Text Similarity Models - Embedding API Query

Hi - I am using the Text Similarity Models - Embedding API to compute similarity score between two words. I am referring to the code snippet from this blog (copied below) - Introducing Text and Code Embeddings in the OpenAI API

The result is a “similarity score”, sometimes called cosine similarity between –1 and 1, where a higher number means more similarity.

The similarity score is in decimals and pretty close to each other. e.g.
Castle – Palace - the score is 0.88
Building – Palace - the score is 0.85
Laptop – Palace - the score is 0.78

Is there a way I get the score in percentage between 0 and 100% mapping to the similarity e.g.
Castle – Palace - the score should be around 95%
Building – Palace - the score should be around 50%
Laptop – Palace - the score should be around 10%

I tried looking in soft cosine, euclidean distance, etc. but still unable to find a good solution. Unfortunately, I don’t fully understand the math behind it.
Any help is greatly appreciated. Thanks!

import openai, numpy as np

resp = openai.Embedding.create(
    input=["feline friends go", "meow"],
    engine="text-similarity-davinci-001")

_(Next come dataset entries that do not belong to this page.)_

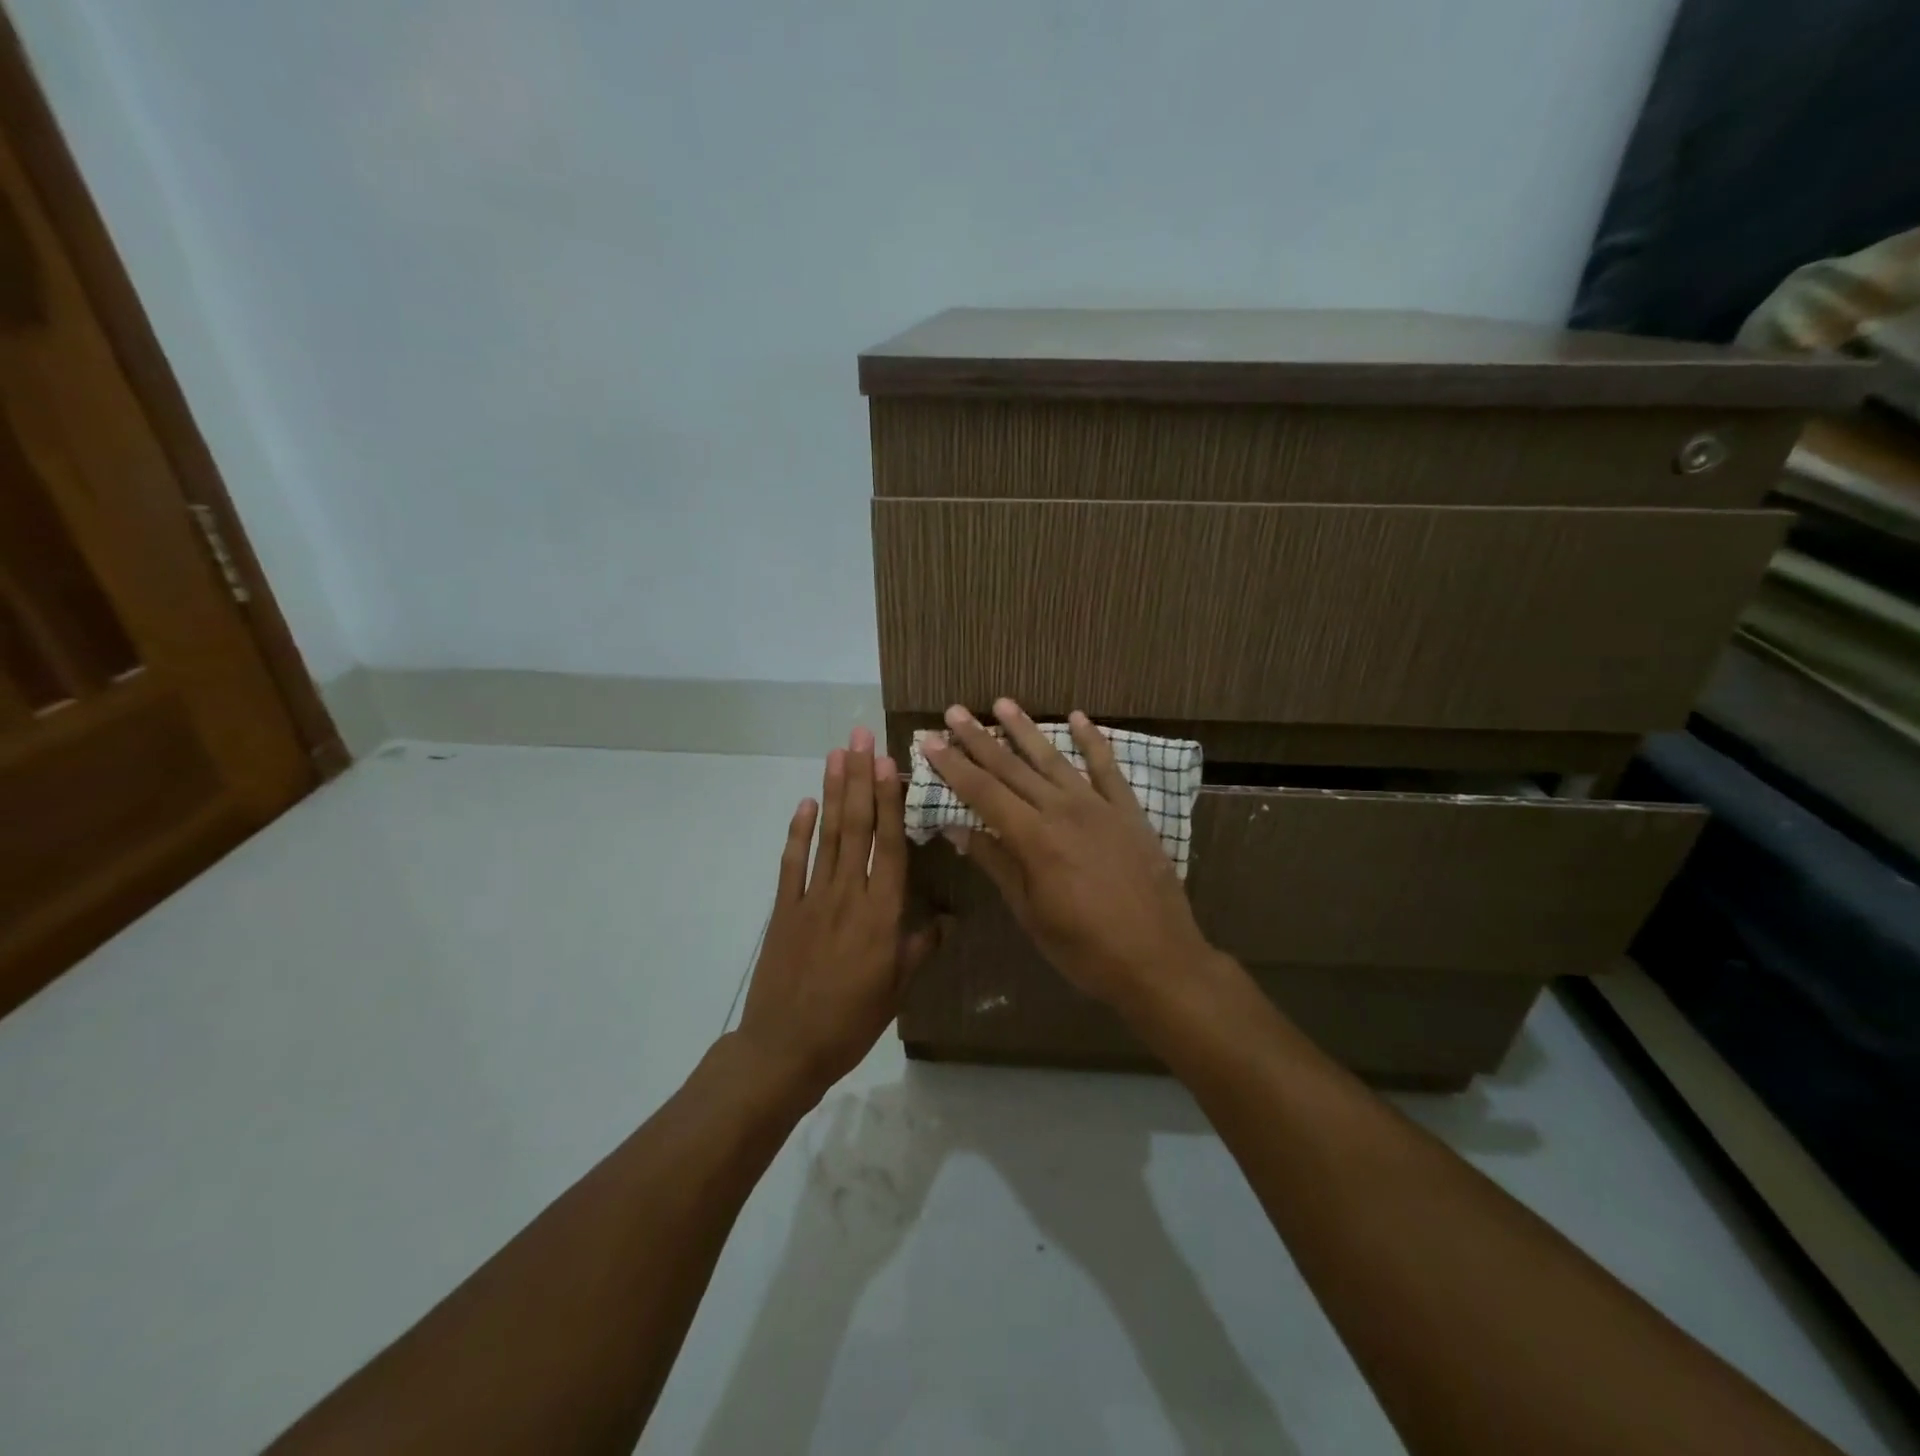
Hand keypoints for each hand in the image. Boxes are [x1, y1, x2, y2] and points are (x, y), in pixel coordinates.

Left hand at [736, 729, 943, 1102]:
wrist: (786, 1048)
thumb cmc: (852, 1020)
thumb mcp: (898, 988)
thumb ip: (922, 946)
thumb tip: (950, 918)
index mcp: (882, 913)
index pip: (889, 845)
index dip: (888, 800)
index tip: (888, 762)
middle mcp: (848, 894)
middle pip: (856, 827)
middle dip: (859, 778)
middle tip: (860, 736)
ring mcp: (811, 899)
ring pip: (826, 836)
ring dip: (831, 792)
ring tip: (836, 754)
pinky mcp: (784, 910)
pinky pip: (791, 864)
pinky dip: (797, 833)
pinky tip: (804, 804)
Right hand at [923, 700, 1219, 1009]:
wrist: (1159, 960)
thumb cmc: (1085, 948)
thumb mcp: (1031, 914)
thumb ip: (997, 865)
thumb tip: (958, 830)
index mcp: (1034, 839)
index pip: (983, 792)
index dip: (954, 766)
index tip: (929, 740)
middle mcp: (1063, 811)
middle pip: (1012, 768)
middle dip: (979, 739)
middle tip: (954, 711)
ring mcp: (1099, 807)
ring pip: (1054, 759)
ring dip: (1026, 729)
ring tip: (1002, 703)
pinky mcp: (1129, 811)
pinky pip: (1107, 768)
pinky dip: (1092, 741)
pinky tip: (1078, 717)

embedding_a = resp['data'][0]['embedding']
embedding_b = resp['data'][1]['embedding']

similarity_score = np.dot(embedding_a, embedding_b)

Can you write some logic that turns the decimal into a percentage?

You just have to add 1 then divide by 2.

The cosine similarity values are non linear and hence a direct conversion to percentage doesn’t yield correct result. E.g 0.8 and 0.7 values will result in 80% and 70% with this method. However, the similarity score is actually much wider… probably something like 80% and 20%.

Regards,
Sandeep Khomne

1 Like

I see, thank you for educating me

It is more expensive and less effective that State of the art alternatives.
Lots of good studies everywhere.

Thanks for the suggestion and the link. Will have a look and see if I uncover something.